Netanyahu defeats Blue and White in polls for the first time

Parties bash each other over terror attack in Ariel that left one dead.

Benny Gantz (L) and Prime Minister Benjamin Netanyahu (R) (photo credit: MARC ISRAEL SELLEM/THE JERUSALEM POST)
Benny Gantz (L) and Prime Minister Benjamin Netanyahu (R)
(photo credit: MARC ISRAEL SELLEM/THE JERUSALEM POST)
Prime Minister Benjamin Netanyahu’s Likud Party took the lead over Blue and White in a poll released Sunday, for the first time since the formation of the party of former IDF chiefs Benny Gantz, Moshe Ya’alon and Gabi Ashkenazi and former finance minister Yair Lapid.
The Direct Polls survey taken for public broadcaster KAN found if the April 9 election took place now, Likud would win 31 seats, and Blue and White 30. Netanyahu’s right-center bloc had a 63-57 majority over Gantz’s center-left, which would enable Netanyahu to form another right-wing coalition.
The poll was released as the two parties attacked each other on security issues, following the murder of St.-Sgt. Gal Keidan by a terrorist near Ariel on Sunday.

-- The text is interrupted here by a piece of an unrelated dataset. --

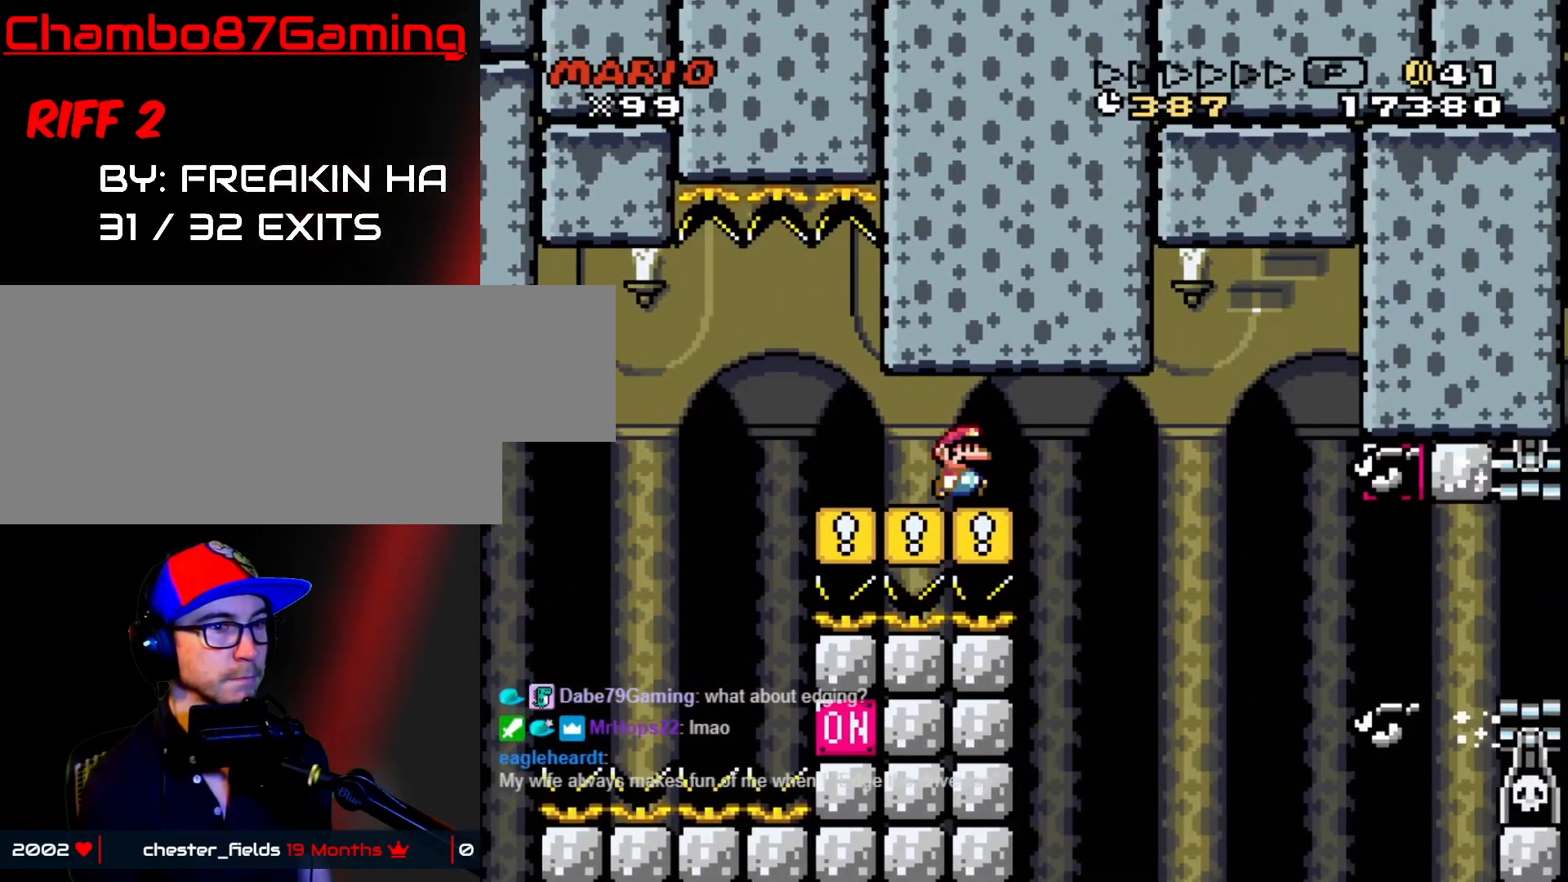
{"buttons": ["B", "Y", "DPAD_RIGHT"], "events": [[267, "DPAD_LEFT", "down"], [267, "DPAD_RIGHT", "up"], [400, "DPAD_LEFT", "up"], [417, "B", "down"], [417, "DPAD_RIGHT", "down"]]}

Culture Minister Miri Regev told reporters outside Sunday’s cabinet meeting that Gantz and Lapid want to form a government with Arab MKs and “this weak Left will lead to more attacks.” Likud candidate Gideon Sa’ar criticized her statement. Netanyahu’s office denied reports that he summoned Regev in an effort to restrain her.
 
“The incident hasn’t ended and the dead are not yet buried and Miri Regev, who is a former senior IDF officer, is already dancing on the blood with cheap politics,” Ashkenazi said. “There’s also a state to run. She should be ashamed of herself. Stop, we are sick of it.”
 
Speaking at a Blue and White rally in Haifa, Gantz lamented that “politicians decided to take advantage of the attack for political gain,” referring to Regev.
 
“In the past, it was clear that dancing on blood was unacceptable,” Gantz said. “But this government does not think that applies to them. If a politician does that in my government, I will give them 48 hours to quit.”
 
Gantz vowed to not attack Netanyahu the way the Likud has been attacking him.
 
“People are telling me, ‘Benny go get him,’ but we are trying to make change,” he said. “I don’t want to make ourselves into what we don’t want to be.”
 
Nevertheless, Gantz called Netanyahu “weak on security” and criticized him for facilitating the transfer of funding to Hamas in the Gaza Strip, and talking about Iran’s nuclearization without doing anything to stop it.
 
Gantz also unleashed a new attack on Netanyahu for the so-called “Submarine Affair,” in which Israel purchased submarines from a German company that was allegedly connected to the prime minister’s relative and attorney David Shimron. He called for a commission of inquiry to probe whether there was corruption related to Netanyahu in the deal, which Gantz claimed made the prime minister NIS 16 million.
 
“The prime minister sold the holiest of holies for personal profit,” Gantz alleged.
 
The Likud responded that Netanyahu was cleared of any wrongdoing in the affair by police, and that it was especially wrong of Gantz to make such a charge on such a day.
 
“It’s shameful that on the day an IDF soldier was murdered, Lapid and Gantz try by force to revive the ‘Submarine Affair’ that Netanyahu was cleared in,” the Likud said. “The prime minister did not make any money on that agreement. This is just a false charge by man hurting [in the polls], who has lost his judgment.”
The rest of the polls shows Labor with 9 seats; Hadash-Ta'al 8; UTJ 6; Shas 6; New Right 6; URP 6; Meretz 6; Zehut 4; Yisrael Beytenu 4; Ra'am-Balad 4.
Kulanu and Gesher are not expected to pass the electoral threshold.